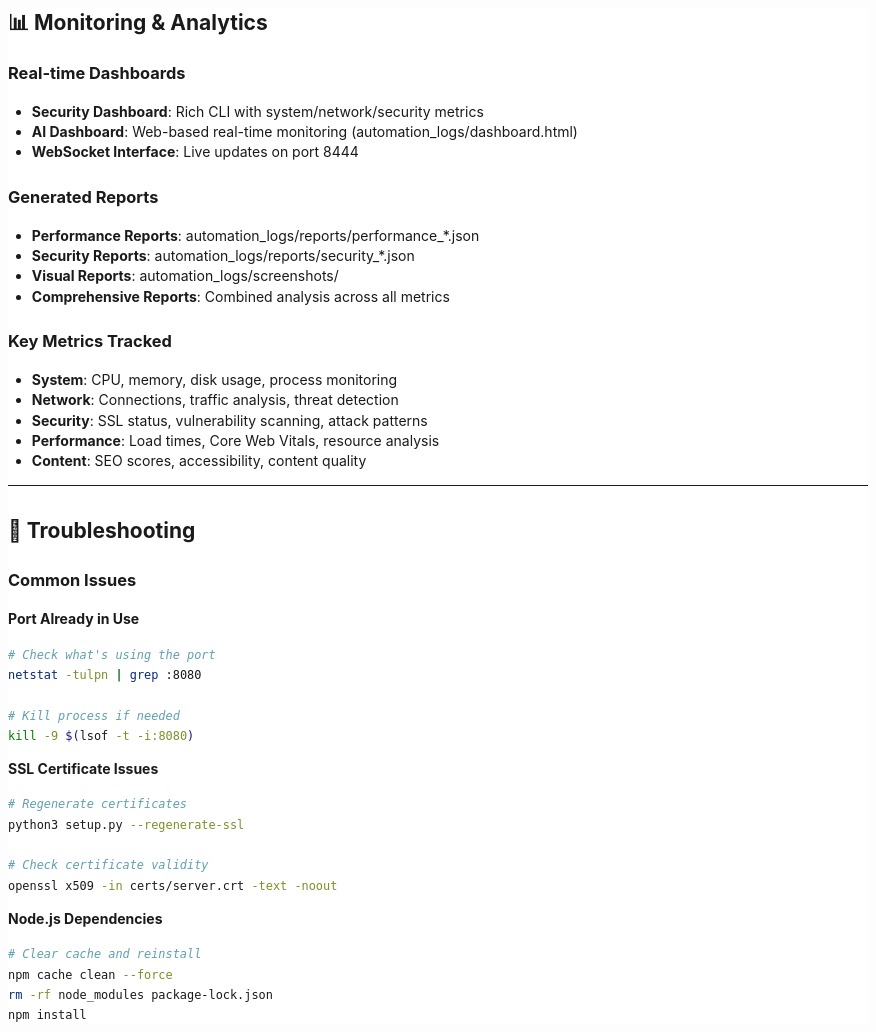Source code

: 
## 📊 Monitoring & Analytics

### Real-time Dashboards

- **Security Dashboard**: Rich CLI with system/network/security metrics
- **AI Dashboard**: Web-based real-time monitoring (automation_logs/dashboard.html)
- **WebSocket Interface**: Live updates on port 8444

### Generated Reports

- **Performance Reports**: automation_logs/reports/performance_*.json
- **Security Reports**: automation_logs/reports/security_*.json  
- **Visual Reports**: automation_logs/screenshots/
- **Comprehensive Reports**: Combined analysis across all metrics

### Key Metrics Tracked

- **System**: CPU, memory, disk usage, process monitoring
- **Network**: Connections, traffic analysis, threat detection
- **Security**: SSL status, vulnerability scanning, attack patterns
- **Performance**: Load times, Core Web Vitals, resource analysis
- **Content**: SEO scores, accessibility, content quality

---

## 🔧 Troubleshooting

### Common Issues

**Port Already in Use**

```bash
# Check what's using the port
netstat -tulpn | grep :8080

# Kill process if needed
kill -9 $(lsof -t -i:8080)
```

**SSL Certificate Issues**

```bash
# Regenerate certificates
python3 setup.py --regenerate-ssl

# Check certificate validity
openssl x509 -in certs/server.crt -text -noout
```

**Node.js Dependencies**

```bash
# Clear cache and reinstall
npm cache clean --force
rm -rf node_modules package-lock.json
npm install
```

_Try it_
Nothing but the lines from the one with "### Key Metrics Tracked" through the end of the data above should be reproduced, each exactly, both ends included.

_Answer area_
### Key Metrics Tracked

- **System**: CPU, memory, disk usage, process monitoring
- **Network**: Connections, traffic analysis, threat detection
- **Security**: SSL status, vulnerability scanning, attack patterns
- **Performance**: Load times, Core Web Vitals, resource analysis
- **Content**: SEO scores, accessibility, content quality

---

## 🔧 Troubleshooting

### Common Issues

**Port Already in Use**

```bash
# Check what's using the port
netstat -tulpn | grep :8080

# Kill process if needed
kill -9 $(lsof -t -i:8080)
```

**SSL Certificate Issues**

```bash
# Regenerate certificates
python3 setup.py --regenerate-ssl

# Check certificate validity
openssl x509 -in certs/server.crt -text -noout
```

**Node.js Dependencies**

```bash
# Clear cache and reinstall
npm cache clean --force
rm -rf node_modules package-lock.json
npm install
```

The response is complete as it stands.